Return the stretch from the line with "middle dip: (95, 60)" through the line with "ring pip: (475, 384)" in the data below, character for character, skipping all pictures.

::: Material for this exercise :::

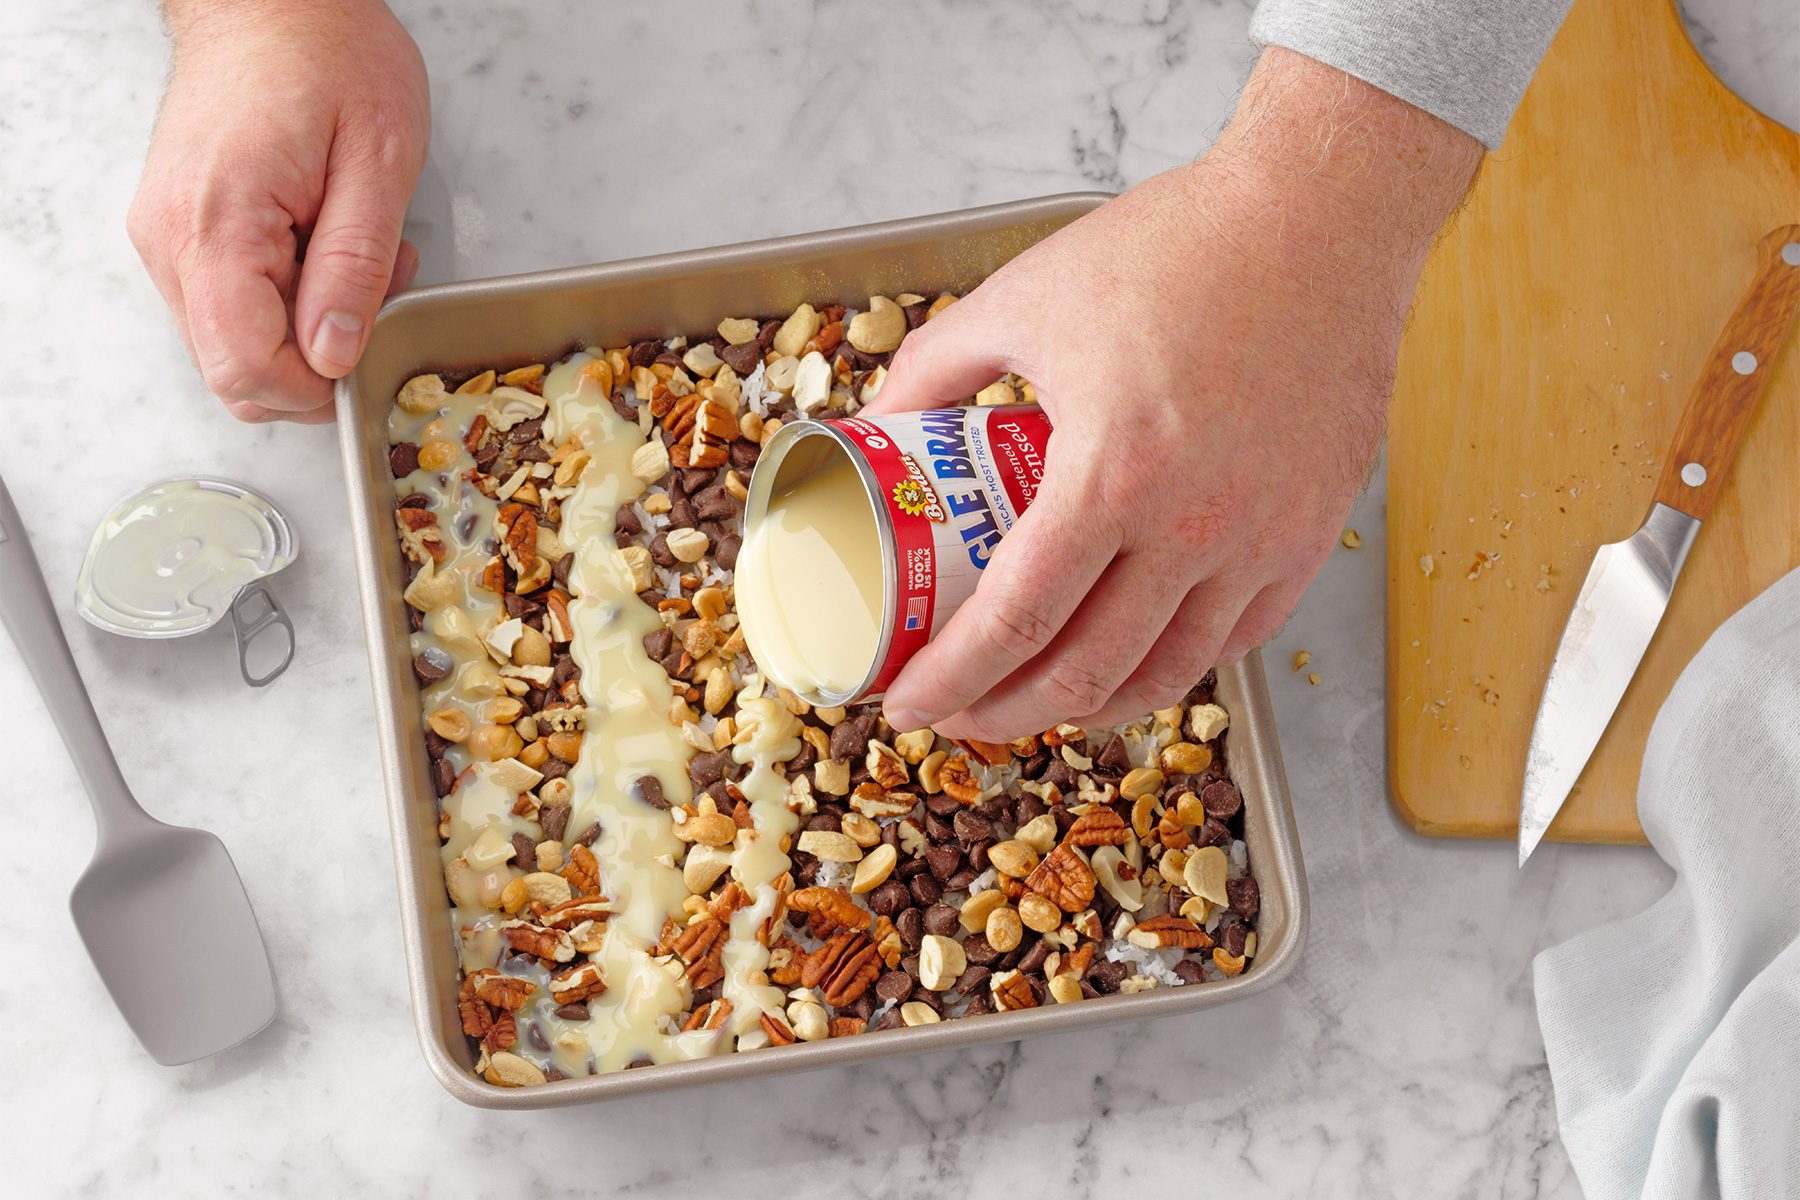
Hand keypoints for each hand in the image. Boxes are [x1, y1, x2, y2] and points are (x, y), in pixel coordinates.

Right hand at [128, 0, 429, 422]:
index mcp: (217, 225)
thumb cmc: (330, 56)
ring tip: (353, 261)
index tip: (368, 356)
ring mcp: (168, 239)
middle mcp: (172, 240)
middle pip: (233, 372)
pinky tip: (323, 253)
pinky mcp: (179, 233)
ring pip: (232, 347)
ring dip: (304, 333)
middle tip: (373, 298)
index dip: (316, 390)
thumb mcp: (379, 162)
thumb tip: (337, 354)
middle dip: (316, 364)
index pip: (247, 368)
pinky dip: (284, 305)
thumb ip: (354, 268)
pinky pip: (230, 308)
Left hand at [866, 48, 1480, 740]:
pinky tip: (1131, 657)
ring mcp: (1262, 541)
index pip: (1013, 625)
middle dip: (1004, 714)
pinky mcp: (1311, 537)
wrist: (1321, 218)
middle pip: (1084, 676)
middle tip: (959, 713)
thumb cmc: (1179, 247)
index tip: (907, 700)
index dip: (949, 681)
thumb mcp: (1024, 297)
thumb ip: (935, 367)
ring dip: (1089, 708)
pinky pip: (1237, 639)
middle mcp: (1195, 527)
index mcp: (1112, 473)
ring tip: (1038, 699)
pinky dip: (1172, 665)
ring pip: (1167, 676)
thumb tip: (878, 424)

:::
::: Material for this exercise :::

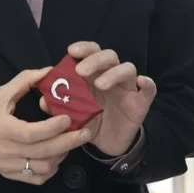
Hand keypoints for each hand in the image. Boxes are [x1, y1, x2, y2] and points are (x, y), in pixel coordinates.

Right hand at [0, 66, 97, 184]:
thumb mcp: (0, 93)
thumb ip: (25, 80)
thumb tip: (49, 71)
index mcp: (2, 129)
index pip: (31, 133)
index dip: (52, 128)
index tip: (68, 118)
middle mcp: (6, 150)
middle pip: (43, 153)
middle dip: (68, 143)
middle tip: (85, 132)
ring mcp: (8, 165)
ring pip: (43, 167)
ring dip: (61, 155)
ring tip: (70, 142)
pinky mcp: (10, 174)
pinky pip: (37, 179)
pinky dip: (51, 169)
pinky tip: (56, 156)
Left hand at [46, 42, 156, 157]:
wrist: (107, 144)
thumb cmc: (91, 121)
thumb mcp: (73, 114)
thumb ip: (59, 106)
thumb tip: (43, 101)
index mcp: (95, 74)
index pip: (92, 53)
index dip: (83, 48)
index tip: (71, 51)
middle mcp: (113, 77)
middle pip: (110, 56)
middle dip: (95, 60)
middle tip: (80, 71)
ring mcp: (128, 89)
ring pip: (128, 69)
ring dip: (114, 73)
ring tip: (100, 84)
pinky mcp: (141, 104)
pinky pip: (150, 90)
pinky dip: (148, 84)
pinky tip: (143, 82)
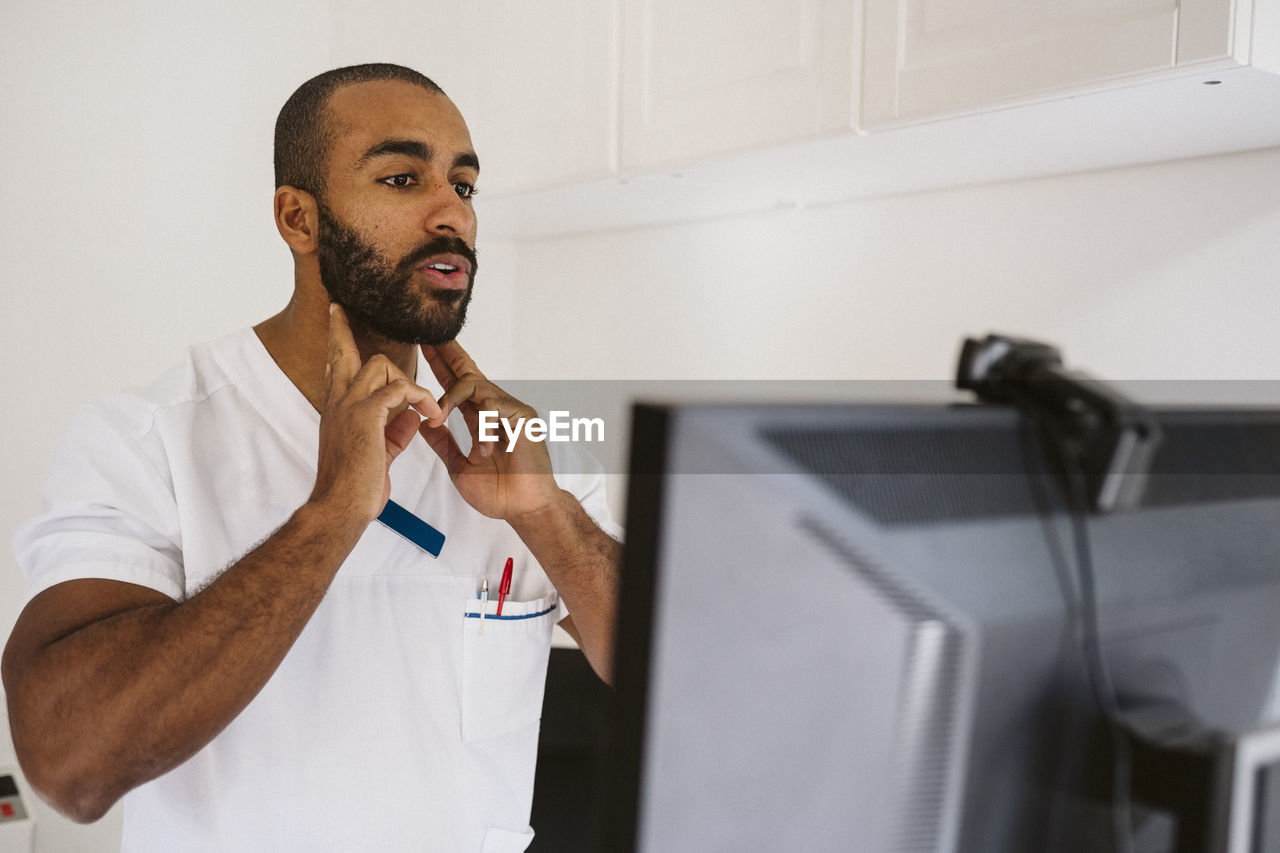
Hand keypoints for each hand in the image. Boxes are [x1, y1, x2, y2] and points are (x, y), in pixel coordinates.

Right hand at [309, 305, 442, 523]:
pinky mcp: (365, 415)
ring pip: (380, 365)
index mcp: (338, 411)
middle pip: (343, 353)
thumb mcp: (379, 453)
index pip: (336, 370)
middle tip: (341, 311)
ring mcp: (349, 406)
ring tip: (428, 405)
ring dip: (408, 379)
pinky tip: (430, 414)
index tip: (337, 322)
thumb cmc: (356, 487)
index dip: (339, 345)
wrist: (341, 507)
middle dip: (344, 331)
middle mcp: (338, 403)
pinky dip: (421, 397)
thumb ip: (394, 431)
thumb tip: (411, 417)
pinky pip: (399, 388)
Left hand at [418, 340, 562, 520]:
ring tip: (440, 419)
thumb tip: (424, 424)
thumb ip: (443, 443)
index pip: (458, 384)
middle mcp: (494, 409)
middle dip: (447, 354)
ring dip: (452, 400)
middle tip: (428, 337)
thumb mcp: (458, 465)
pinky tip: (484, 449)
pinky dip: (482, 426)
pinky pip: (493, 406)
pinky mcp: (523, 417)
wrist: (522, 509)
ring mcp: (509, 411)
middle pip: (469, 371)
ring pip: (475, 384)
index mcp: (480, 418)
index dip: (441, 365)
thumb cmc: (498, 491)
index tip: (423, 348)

:::

(Solution for this problem):
middle dip: (95, 60)
middle tip: (80, 71)
ring mcp: (128, 89)
ring pip: (128, 69)
ring dip: (114, 73)
ring tip: (100, 84)
pinky mcp: (141, 104)
pinky pip: (150, 90)
pinky dip: (148, 84)
pinky tip: (143, 82)
Hand keypoints for each hand in the image. Boxes are [x1, y1, x2, y2] and points are (x, y), in pixel coordinates.

Right hand at [309, 305, 442, 523]:
pinky mcp: (365, 415)
ring pip: (380, 365)
index mcp: (338, 411)
middle pip: (343, 353)
thumb mcp: (379, 453)
index pip: (336, 370)
middle tip: (341, 311)
ring mcp: (349, 406)
ring tip: (428, 405)
ring dip: (408, 379)
pinky tip: (430, 414)
index tip: (337, 322)
thumb cmc: (356, 487)
index dip: (339, 345)
wrist: (341, 507)
middle dip: (344, 331)
middle mcp: (338, 403)
pinky dip: (421, 397)
thumb ip: (394, 431)
thumb tip: (411, 417)
pinky pip: (399, 388)
Left hand at [418, 340, 562, 520]:
ring tip: (440, 419)
thumb tip: (424, 424)
thumb ip: (443, 443)
index pip: (458, 384)
middle mcp: (494, 409)
middle dip: (447, 354)
ring dip: (452, 400)
middle tip: (428, 337)
thumb mcp: (458, 465)
pinky tip: (484, 449)
pinky dip: (482, 426)
pinky pip: (493, 406)
pinky mcp: (523, 417)
wrist: (522, 509)
ring mcp: (509, 411)
middle pip: (469, 371)
ring pip: (475, 384)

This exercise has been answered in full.